Mahasiswa Harus Bersatu
Sebagai seorang Marhaenis, maka sudah sepatutnya mahasiswa meleburkan diri bersama perjuangan rakyat. Perjuangan mahasiswa saat ini memang dihadapkan berbagai tantangan, terkhususnya di internal.
Gerakan mahasiswa saat ini terlihat pragmatis. Menurut Kamus Besar Bahasa Indonesia atau KBBI, pragmatisme adalah tindakan yang bersifat mengutamakan segi kepraktisan dan kegunaan (kemanfaatan), mengenai atau bersangkutan dengan nilai-nilai praktis.
Mengacu pada pengertian di atas, maka pragmatis merupakan sebuah sikap yang instant. Tak berpikir banyak soal bagaimana kegunaan hal tersebut, namun memilih cara-cara instant.
Seorang pragmatis cenderung bersifat ‘profit hunter‘ dan mengabaikan proses untuk mendapatkan profit tersebut. Misalnya, dalam merespons sebuah isu, mahasiswa saat ini cenderung reaksioner. Tanpa melalui diskusi yang matang.
Akibatnya, gerakan-gerakan yang dibangun hanya sebagai momentuman hingga tak ada yang berhasil. Hal tersebut lantaran tak melalui kajian-kajian dan analisis yang mendalam dalam membaca berbagai situasi saat ini, terkhususnya persoalan akar rumput.
Sebagai pisau analisis, marhaenisme punya peranan penting dalam membaca dan memahami situasi masyarakat secara ekonomi maupun politik saat ini. Apalagi persoalan saat ini sangat kompleks, maka butuh kejelian dalam menganalisis.
Melalui marhaenisme, setidaknya mahasiswa bisa memahami model penjajahan, baik dari segi ekonomi maupun politik. Hal tersebut terbukti dilakukan Soekarno dalam melihat penjajahan oleh kolonialisme kala itu.
Dalam pleidoinya yang ditulis dalam buku Indonesia Menggugat, ia secara gamblang dan utuh menjelaskan soal model penjajahan dari kolonialisme dan dibenturkan dengan marhaenisme.
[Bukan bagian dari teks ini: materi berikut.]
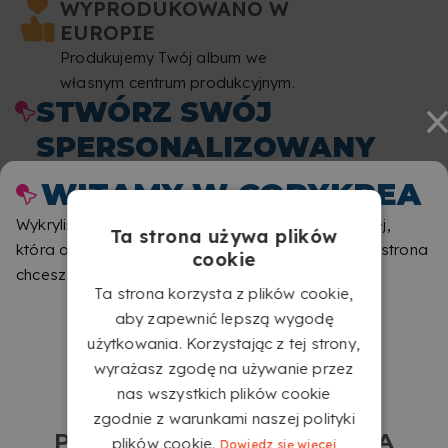
WYPRODUKOWANO W
EUROPIE
Produkujemy Twój album we
własnym centrum produkcyjnym.
STWÓRZ SWÓJ
SPERSONALIZOWANY
ALBUM FOTOGRAFICZNY
WITAMY W COPYKREA
Z OPRAWĄ SPIRALNĄ
Wykryliśmy, że przeglądasz z innej lokalizacji do tej,
Ta strona używa plików
WIRE-O
która odpowiada tej stronie. Daj nam znać, która strona
cookie
chcesz odwiedzić.
Ta strona korzysta z plików cookie,
aby zapewnić lepszą wygodę
użytkowania. Korzystając z tej strony,
wyrażasz zgodę na używanie przez
nas wszystkich plików cookie
zgodnie z warunkami naszej polityki
PRZEJDŹ DO COPYKREA USA
plików cookie.
Dowiedz się więcej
Dengan begitu, dia mampu mengungkap kejahatan-kejahatan para penjajah kala itu.
Persoalan lain adalah mahasiswa saat ini secara gerakannya belum menyatu secara nasional. Ego sektoral masih sangat kental dalam setiap komunitas-komunitas. Belum lagi, berbeda secara kepentingan.
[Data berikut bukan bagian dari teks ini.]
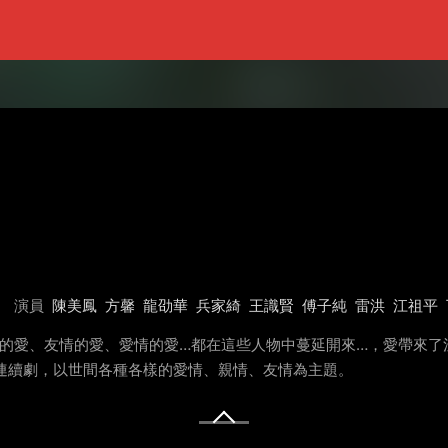
演員
陳美鳳
方馨
龍劭華
兵家綺
王識賢
傅子純
雷洪
江祖平
情的愛、友情的愛、愛情的愛…都在這些人物中蔓延開來…，愛帶來了
點檔連續劇，以世間各種各樣的愛情、親情、友情為主題。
Menyatukan gerakan mahasiswa secara nasional, memang membutuhkan proses yang panjang untuk melakukan konsolidasi. Konsolidasi secara nasional, serta melibatkan buruh, petani dan kaum miskin kota maupun rakyat yang termarjinalkan sangat dibutuhkan.
Sepanjang hal tersebut belum dilakukan, maka cita-cita untuk mensejahterakan rakyat Indonesia hanya sebatas jargon yang selalu disampaikan saat aksi maupun diskursus-diskursus.
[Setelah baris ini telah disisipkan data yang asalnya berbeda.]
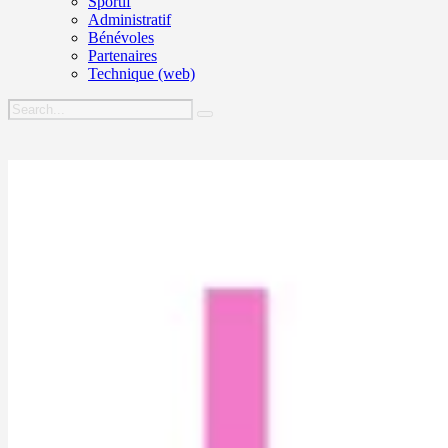
Sportif
Administratif
Bénévoles
Partenaires
Technique (web)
Soekarno pun dalam bukunya di bawah bendera revolusi jilid I, ia menegaskan soal pentingnya persatuan nasional. Kala itu ia memandang bahwa, hanya dengan persatuanlah kemerdekaan bisa diraih.
Sekian tulisan ini, semoga semakin menggugah hati para mahasiswa agar lebih serius, dan jeli lagi dalam menghadapi persoalan-persoalan sat ini. Bukan untuk mendiskreditkan, namun agar terus berefleksi hingga kemerdekaan sebetulnya jadi milik rakyat.
Merdeka! Panjang umur perjuangan.
Alvana Jujun. Penulis adalah Mahasiswa Fakultas Ekonomi, Universitas Bung Karno.